The tours pass through places like Nine Mile, the tiny hometown of reggae legend and cannabis-smoker, Bob Marley.
A giraffe at a safari park has given birth to its 18th calf.
Officials at the Samsung Everland safari park in Yongin, in Gyeonggi-do province, said the birth set a new world record. They said the mother giraffe, Jang-Soon, previously shared the record with a giraffe in Paris. Past record holders also include giraffes from Melbourne and San Diego that had given birth to 16 calves.
Everland said it plans to have the record certified by a group that keeps a global database on zoo animals.
The birth came on Jang-Soon’s 27th birthday. Giraffes have an average life expectancy of 25 years, although captive giraffes live longer.
The National Trust is to open up TV’s Big Brother house to the public.
The custodian of many of the UK’s most important properties will give visitors the chance to visit the custom- built house across two days later this month.
But the plan has drawn scorn from former MP Ann Widdecombe, who said she was “saddened” by the move and said the trust should concentrate on properties which had “stood the test of time”.
Former Grateful Dead drummer Mickey Hart has a new piece of equipment accompanying him on his latest tour — a cap fitted with electrodes that capture his brain activity and direct the movements of a light show while he is on stage.
The sensor-studded headwear is from a collaboration between Hart and a University of California neuroscientist who studies cognitive decline and prevention.
The musician has been interested in the subject since the late 1980s, when he saw his grandmother suffering from Alzheimer’s disease.

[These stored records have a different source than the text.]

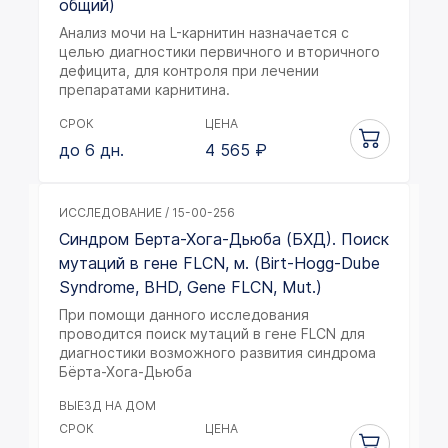
общий)
Анализ мочи на L-карнитин назначается с
целью диагностики первичного и вторичного
дефицита, для контроля при лечении
препаратами карнитина.
СРОК
ЦЕНА
до 6 дн.
4 565
₽
ИССЛЕДОВАНИЕ / 15-00-256
Синдром Берта-Хога-Дьюба (БХД). Поиск
мутаций в гене FLCN, м. (Birt-Hogg-Dube
Syndrome, BHD, Gene FLCN, Mut.)
При помощи данного исследования
проводится поиск мутаций в гене FLCN для
диагностики возможного развития синдрома
Бёрта-Хога-Дьюба
ВЫЕЗД НА ДОМ
СРОК
ЦЕНА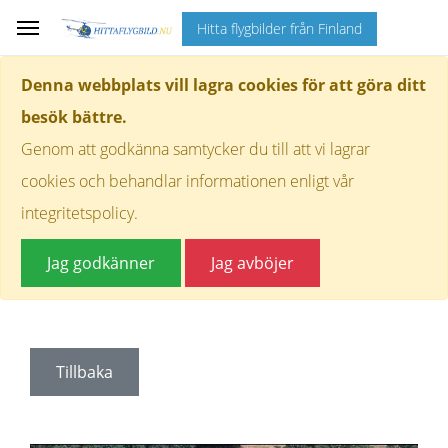
Hitta flygbilder från Finland
Denna webbplats vill lagra cookies för att göra ditt
besök bättre.
Genom att godkänna samtycker du till att vi lagrar
cookies och behandlar informationen enligt vår
integritetspolicy.
Jag godkänner
Jag avböjer
Tillbaka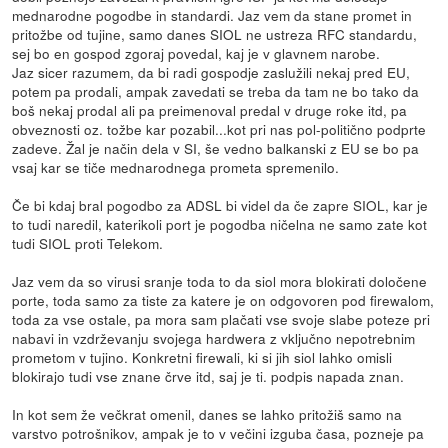
mednarodne pogodbe in standardi. Jaz vem da stane promet in
pritožbe od tujine, samo danes SIOL ne ustreza RFC standardu,
sej bo en gospod zgoraj povedal, kaj je v glavnem narobe.
Jaz sicer razumem, da bi radi gospodje zaslužili nekaj pred EU,
potem pa prodali, ampak zavedati se treba da tam ne bo tako da
boš nekaj prodal ali pa preimenoval predal v druge roke itd, pa
obveznosti oz. tožbe kar pozabil...kot pri nas pol-politično podprte
zadeve. Žal je način dela v SI, še vedno balkanski z EU se bo pa
vsaj kar se tiče mednarodnega prometa spremenilo.
Če bi kdaj bral pogodbo za ADSL bi videl da če zapre SIOL, kar je
to tudi naredil, katerikoli port je pogodba ničelna ne samo zate kot
tudi SIOL proti Telekom.
Jaz vem da so virusi sranje toda to da siol mora blokirati določene
porte, toda samo za tiste za katere je on odgovoren pod firewalom,
toda za vse ostale, pa mora sam plačati vse svoje slabe poteze pri
nabavi in vzdrževanju svojega hardwera z vključno nepotrebnim
prometom v tujino. Konkretni firewali, ki si jih siol lahko omisli
blokirajo tudi vse znane črve itd, saj je ti. podpis napada znan.
In kot sem že večkrat omenil, danes se lahko pritožiš samo na
varstvo potrošnikov, ampak je to v večini izguba časa, pozneje pa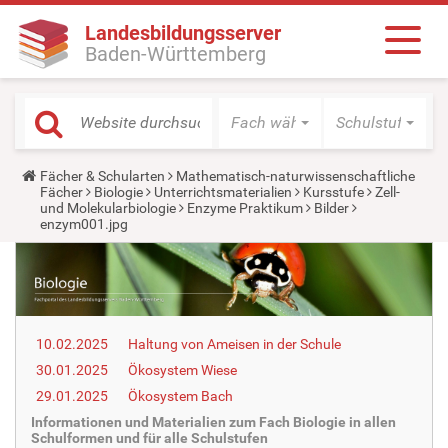
Landesbildungsserver
Baden-Württemberg
Fach wählen
Schulstufe wäh
Y
Fächer & Schularten
Mathematisch-naturwissenschaftliche
o
Fächer
Biologie
Unterrichtsmaterialien
Kursstufe
Zell-
u
und Molekularbiologie
Enzyme Praktikum
Bilder
a
enzym001.jpg
r
e
h
e
r
e
:
10.02.2025
Haltung von Ameisen in der Schule
30.01.2025
Ökosystem Wiese
29.01.2025
Ökosystem Bach
Informationen und Materialien zum Fach Biologie in allen
Schulformen und für alle Schulstufen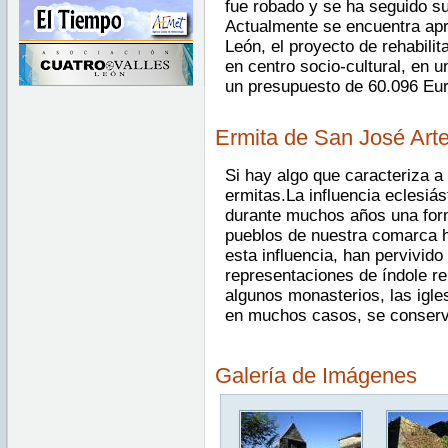
fue robado y se ha seguido s
Actualmente se encuentra apro
León, el proyecto de rehabilit
en centro socio-cultural, en 
un presupuesto de 60.096 Eur
Ermita de San José Arte
Si hay algo que caracteriza a
ermitas.La influencia eclesiá
durante muchos años una form
pueblos de nuestra comarca h
esta influencia, han pervivid
representaciones de índole re
algunos monasterios, las igles
en muchos casos, se conserv
Galería de Imágenes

Queen Elizabeth’s son Prince Andrew has accepted an apology from the police after armed officers stopped him in the gardens of Buckingham Palace, days after two men were held in a security breach at the monarch’s London residence.
Police shouted at the 53-year-old prince, fifth in line to the throne, to “put your hands up and get on the ground”. The officers had apparently failed to recognise the prince, who was strolling the grounds in the late afternoon on Wednesday.
In a statement, Prince Andrew said: “The police have a difficult job to do balancing security for the royal family and deterring intruders, and sometimes they get it wrong.
“I am grateful for their apology and look forward to a safe walk in the garden in the future.”
Germany’s physiotherapist suffered two injuries as he ran on to the pitch to treat a player during Friday’s World Cup qualifier against Austria.
Klaus Eder tore a muscle in his left leg as he went to tend to Marcel Schmelzer, causing him to fall over and break his finger. “I now have to put into practice what I always tell my patients,” the 60-year-old told the German federation’s website, www.dfb.de.
“Patience is important and you should not expect a lot of progress too soon. The way the players reacted was very comforting,” he said. “Philipp Lahm brought me the ice pack, Mesut Ozil, and Miroslav Klose held me and led me off the field.”